## Given request
Copy the records word for word from the line with "scientific name: Lepidium africanum" to the line with "genus: Strobilanthes", including both of those lines, and leave out the pictures.
** Start Records for this task **
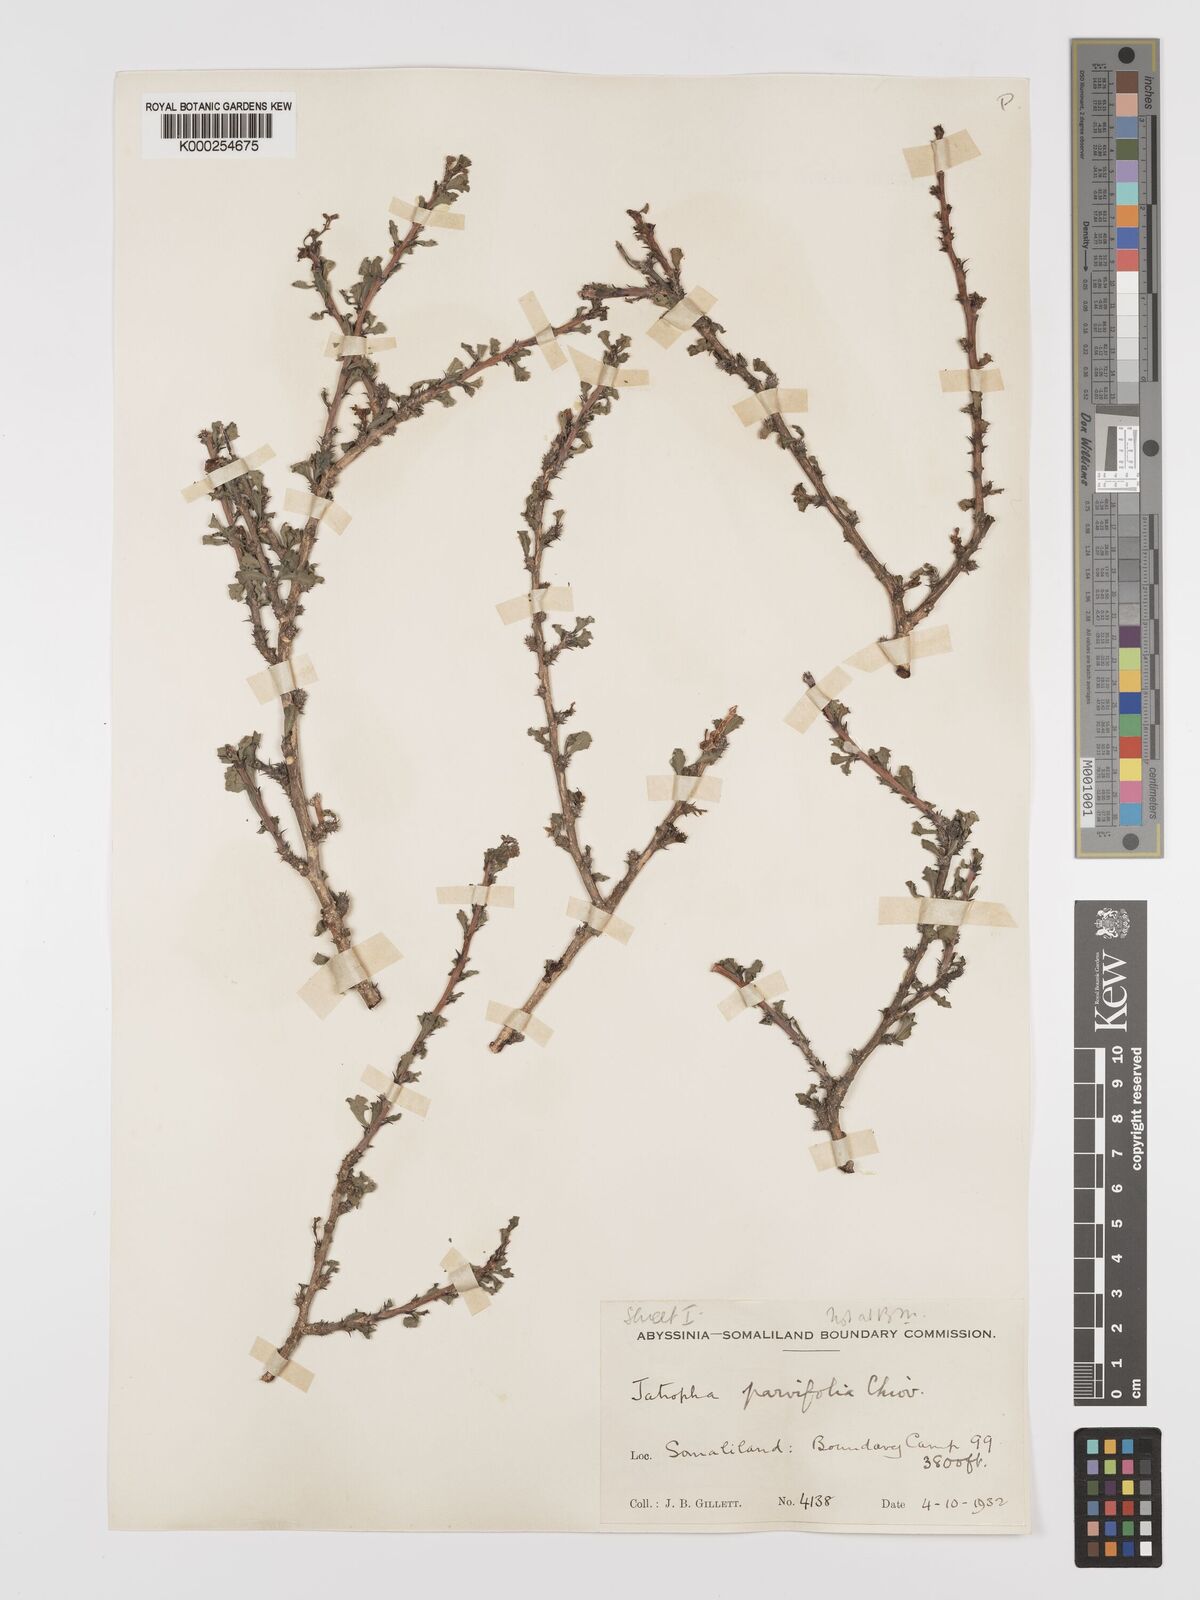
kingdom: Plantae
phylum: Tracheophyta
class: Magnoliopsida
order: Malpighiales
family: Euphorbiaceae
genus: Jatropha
** End Records for this task **
** Start Records for this task **
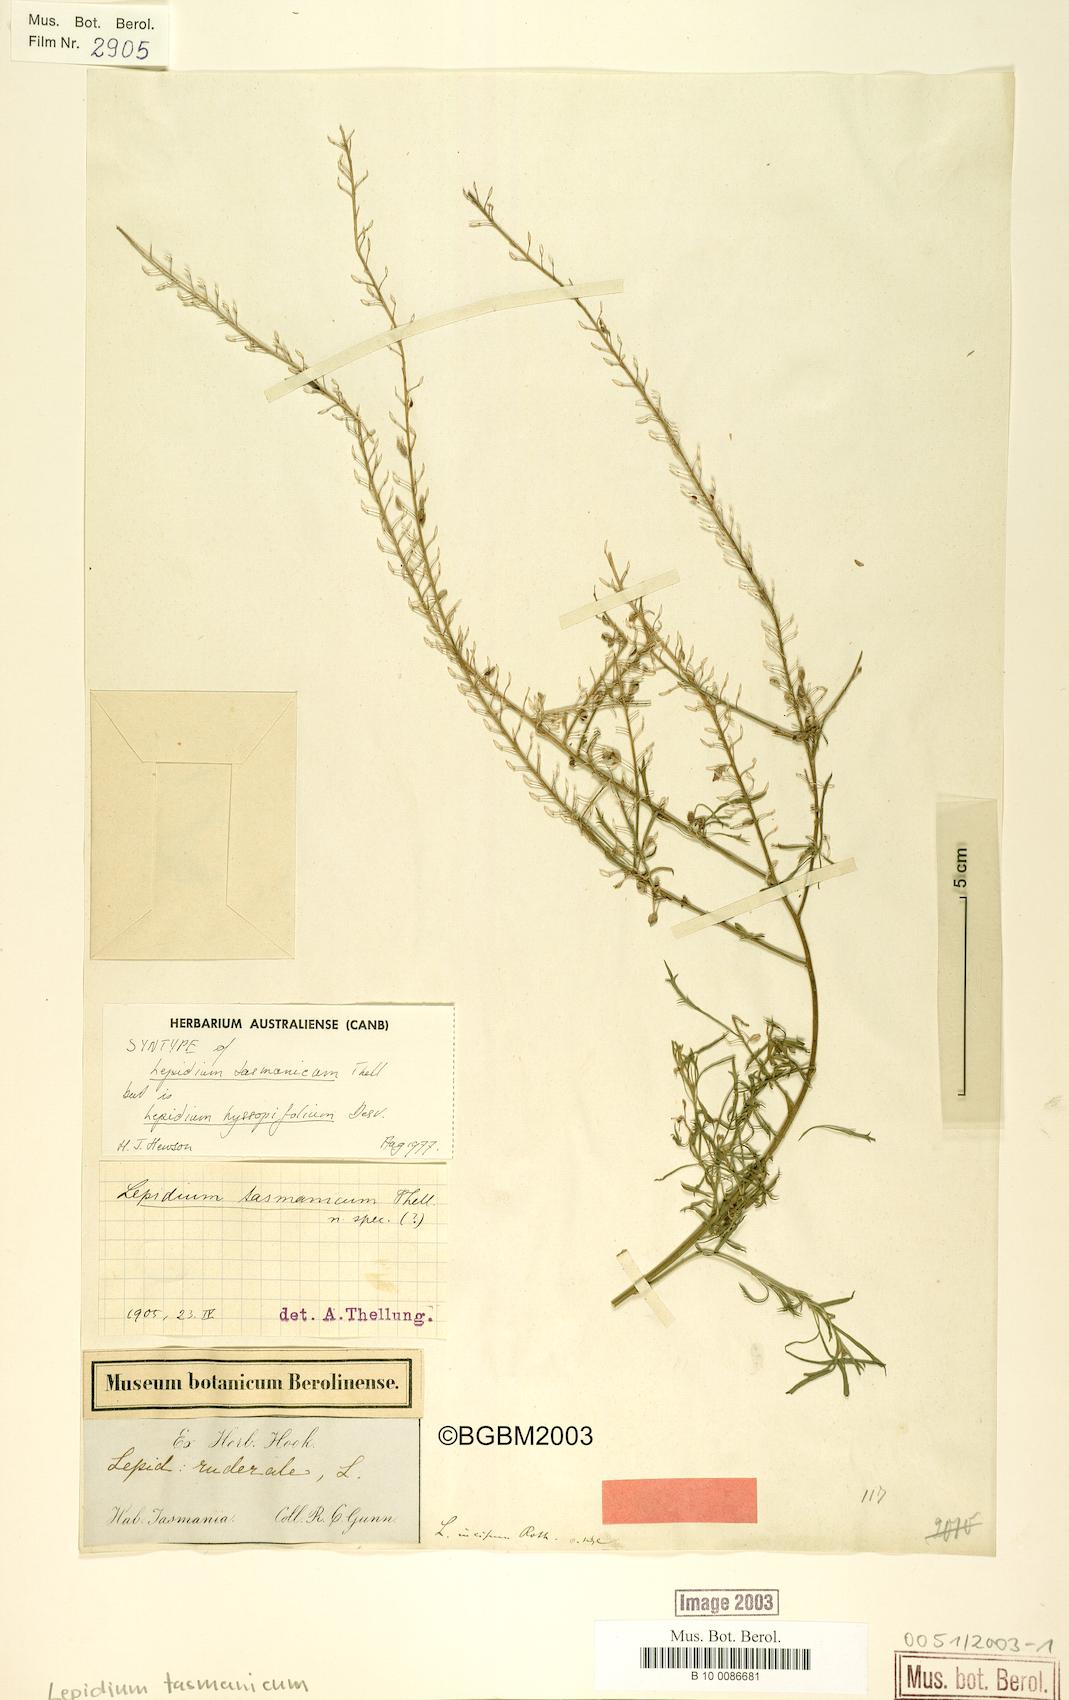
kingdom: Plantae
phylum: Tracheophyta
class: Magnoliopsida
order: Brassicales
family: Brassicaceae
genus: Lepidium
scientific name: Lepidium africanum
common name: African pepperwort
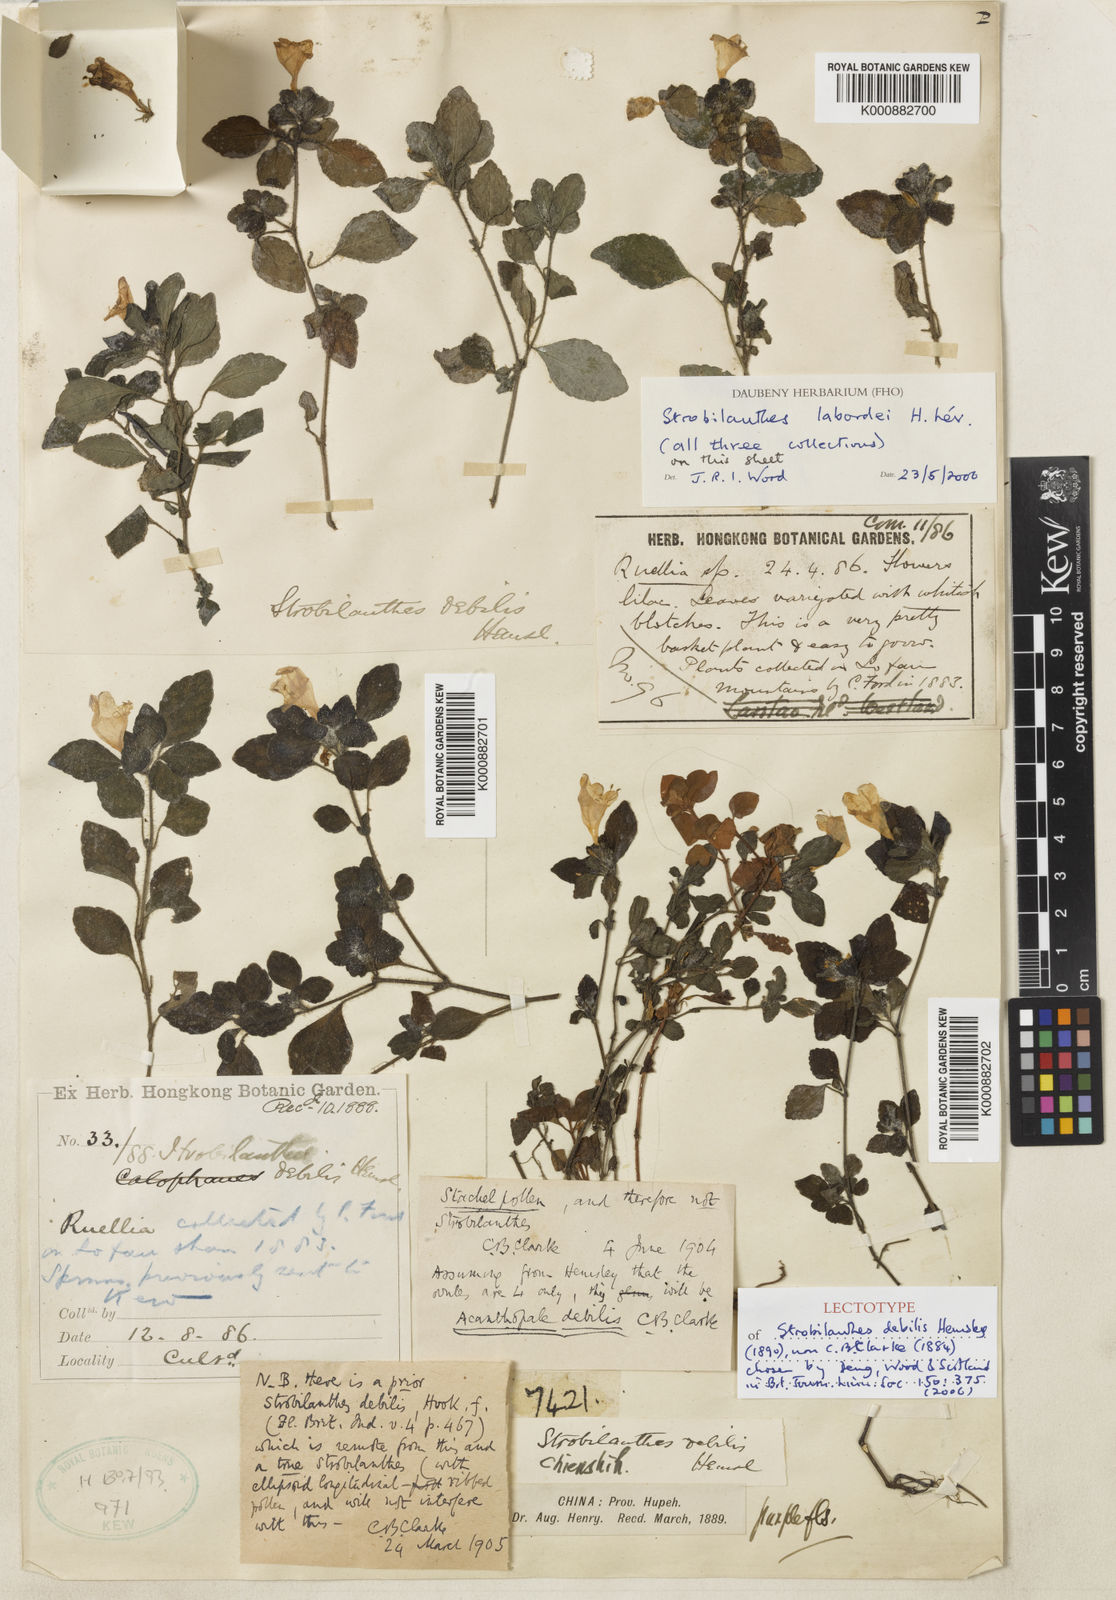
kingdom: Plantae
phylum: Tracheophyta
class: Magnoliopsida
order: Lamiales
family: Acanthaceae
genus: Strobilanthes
** End Records for this task **
** Start Records for this task **
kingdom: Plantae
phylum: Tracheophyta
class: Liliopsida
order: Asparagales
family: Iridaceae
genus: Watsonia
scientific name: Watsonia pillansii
** End Records for this task **
## Response for this exercise
scientific name: Lepidium africanum
common name: African pepperwort
kingdom: Plantae
phylum: Tracheophyta
class: Magnoliopsida
order: Lamiales
family: Acanthaceae
genus: Strobilanthes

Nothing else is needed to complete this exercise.